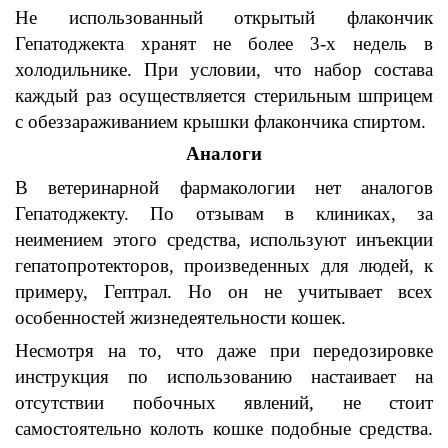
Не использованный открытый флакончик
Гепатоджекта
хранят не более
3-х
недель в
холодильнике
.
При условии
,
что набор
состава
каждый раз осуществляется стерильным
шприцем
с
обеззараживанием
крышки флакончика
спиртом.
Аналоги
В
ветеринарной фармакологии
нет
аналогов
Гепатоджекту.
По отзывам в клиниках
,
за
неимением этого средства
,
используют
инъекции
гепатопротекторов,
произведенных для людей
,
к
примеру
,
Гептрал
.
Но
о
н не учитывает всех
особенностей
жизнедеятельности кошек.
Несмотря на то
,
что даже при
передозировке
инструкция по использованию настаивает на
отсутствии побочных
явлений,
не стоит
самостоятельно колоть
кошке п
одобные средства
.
--------------------------------------------------
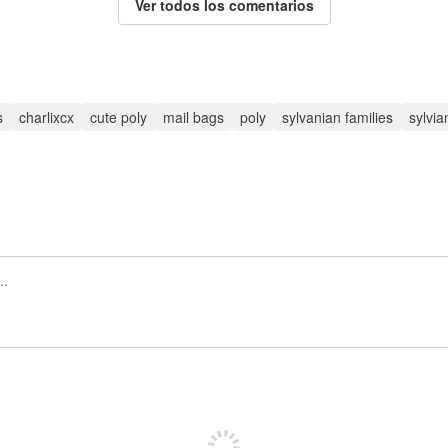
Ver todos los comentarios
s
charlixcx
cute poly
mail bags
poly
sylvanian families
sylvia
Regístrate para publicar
--------------------------------------------------
## What is being asked
Count how many lines above include the word "средства" and answer with that figure only.

## Task answer
2